Researchers Explore Yosemite for Clues About Volcanic Eruptions
Dr. Vali Memeti
September 14, 2017
Geology students and their professor encountered black bears, thunderstorms and smoke from nearby wildfires. But that didn't stop the Cal State Fullerton researchers from searching for clues about the nature of magma chambers of molten rock that caused ancient volcanic eruptions in Yosemite National Park.
Students had the chance to apply the geology knowledge they learned in the classroom out in the field, miles away from civilization with no cellphone reception, showers or fresh food for days.
Led by Vali Memeti, assistant professor of geological sciences, the faculty-student team spent several weeks in August backpacking deep into Yosemite's wilderness, looking at rocks and retrieving samples for chemical analysis back in her campus lab.
Almost the entirety of Yosemite National Park is made of granodiorite or granite, a light-colored rock that once crystallized out of magma — the hot liquid rock deep inside the Earth from which igneous rock is formed by cooling. This happened during the Cretaceous Period about 95 to 85 million years ago, the same time dinosaurs roamed the world and volcanoes likely erupted within the Sierra Nevada mountain range, Memeti explained.

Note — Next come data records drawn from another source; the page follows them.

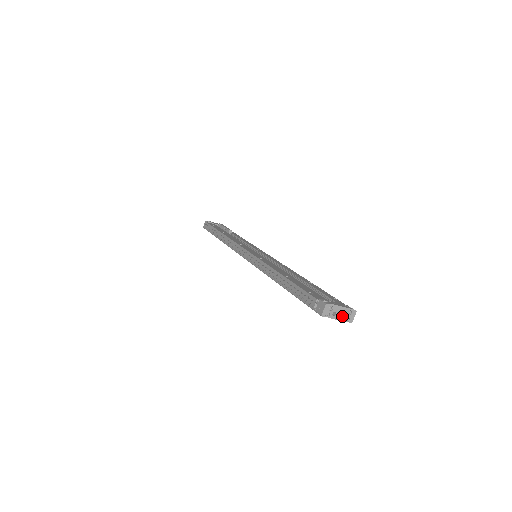
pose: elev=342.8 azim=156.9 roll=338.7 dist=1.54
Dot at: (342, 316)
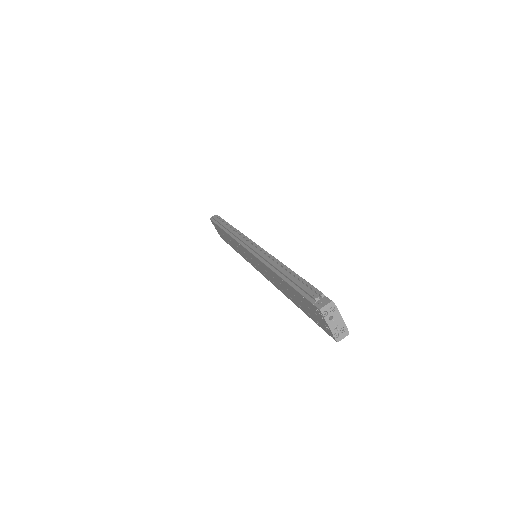
Dot at: (335, 327)
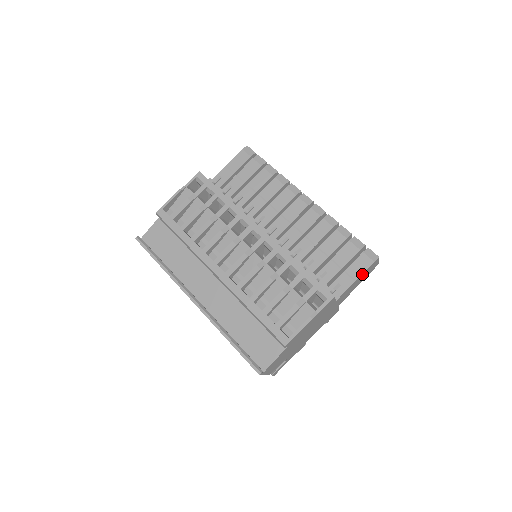
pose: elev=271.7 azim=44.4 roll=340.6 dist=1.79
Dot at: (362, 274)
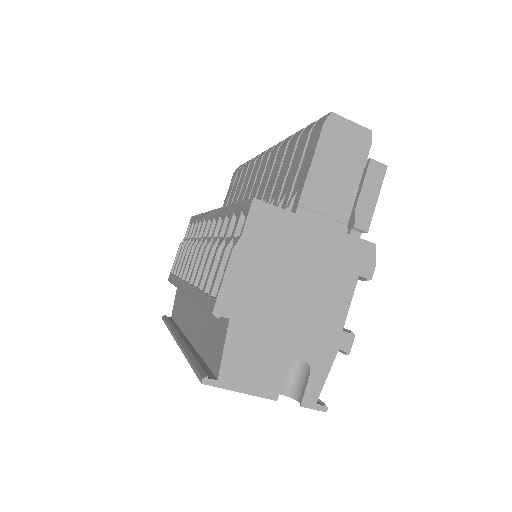
Dot at: (318, 152)
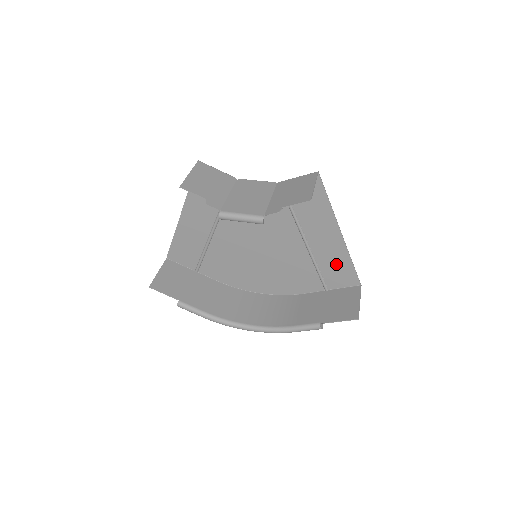
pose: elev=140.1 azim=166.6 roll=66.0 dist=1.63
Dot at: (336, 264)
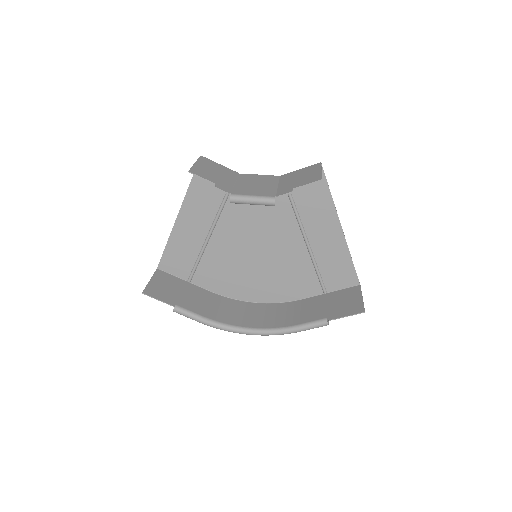
Dot at: (336, 263)
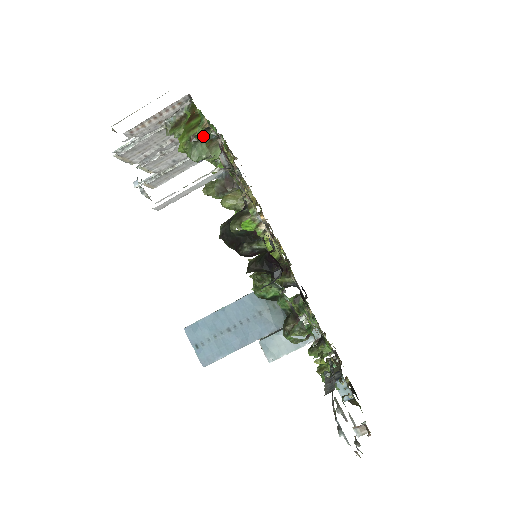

The famous monoliths of Half Dome and El Capitan in Yosemite Valley are both made of this type of rock, Memeti noted.
"Through our research, we're studying minerals from Yosemite's granite rocks to determine the size of the magma chambers and how the hot liquid rock is connected to the magma source deep beneath the surface of the Earth and volcanic eruptions at the surface," Memeti said.

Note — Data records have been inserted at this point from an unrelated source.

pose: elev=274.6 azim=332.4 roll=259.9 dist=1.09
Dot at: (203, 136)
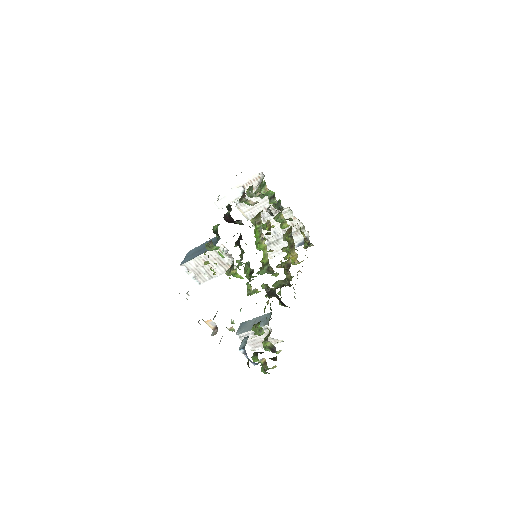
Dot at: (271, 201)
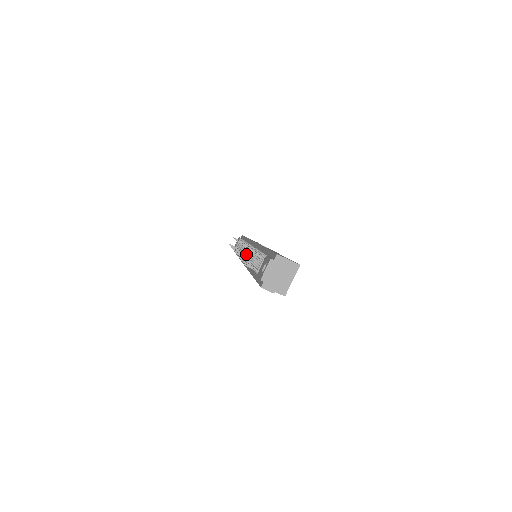
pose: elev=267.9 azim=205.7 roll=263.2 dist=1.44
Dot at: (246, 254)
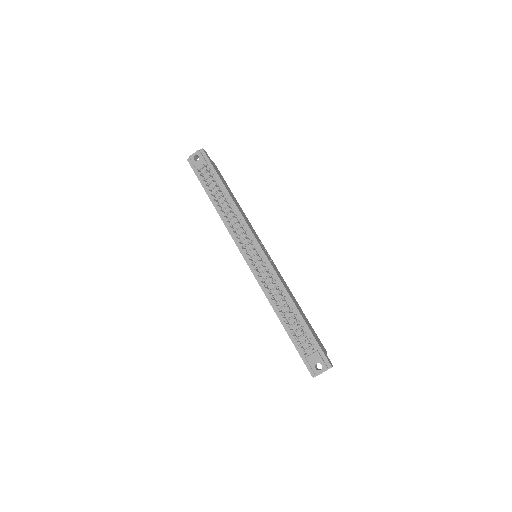
Dot at: (255, 261)
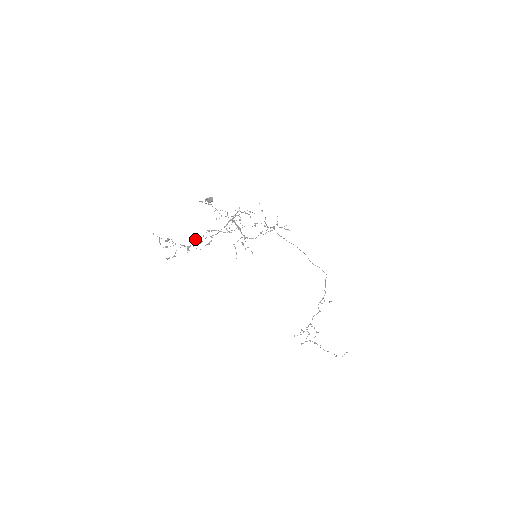
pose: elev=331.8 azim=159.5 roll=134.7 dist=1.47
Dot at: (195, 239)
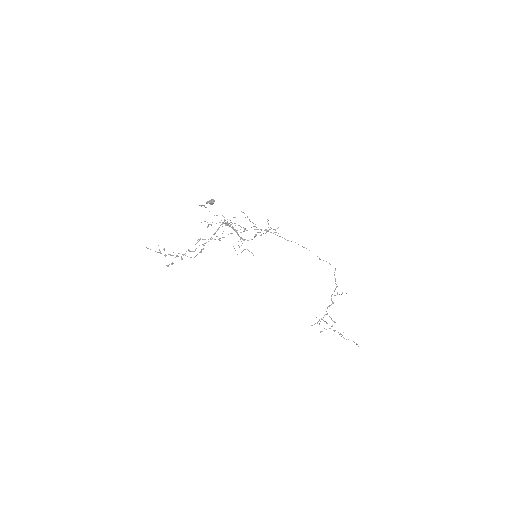
Dot at: occluded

Graduate student Cullen Scheland is studying the age, structure and chemistry of granodiorite rocks from the Yosemite area, where he, Memeti and other students hiked 12 miles to Yosemite's Lake Vernon to collect rock samples.
"I'm looking to better understand how fossilized magma chambers behaved beneath ancient volcanoes," Scheland said. "Understanding the typical behaviors of magma systems can help us anticipate volcanic hazards and future eruptions."
Memeti has been awarded two grants from the National Science Foundation to study Yosemite's magma chambers with her students. One project — a collaboration with a colleague and students at Texas Tech University — focuses on the size of magma chambers by determining the chemistry of minerals grown in the ancient magma environment. C.S.U.F. graduate students Dustin Williams, Louis Oppenheim and Melissa Chambers are working on this project by studying different minerals.
The second project, in collaboration with a colleague and students at U.S.C., is about understanding how over millions of years, the magma chamber systems in Yosemite became increasingly larger and likely contributed to catastrophic volcanic eruptions. Scheland, along with undergraduates John Ayers, Sabrina Green and Desiree Lucas, are doing their thesis projects on this topic. Additionally, in collaboration with Memeti's projects, undergraduate Isabel Guinto is working with Natalie Bursztyn, C.S.U.F. assistant professor of geological sciences, to create an app that explains volcanic and glacial features in Yosemite to educate park visitors.
Scheland, who plans to pursue a doctorate and a career in academia, is fascinated with the research because magmas evolve chemically as they experience changes in pressure and temperature during their emplacement, giving them each their own unique characteristics.
"The field and lab methods I employ will help to unravel the history of the magma chambers in Yosemite," he said. "So far, I've been able to ascertain that there was a chemical evolution across four different magma chambers. My next task to find out what could have induced the chemical changes."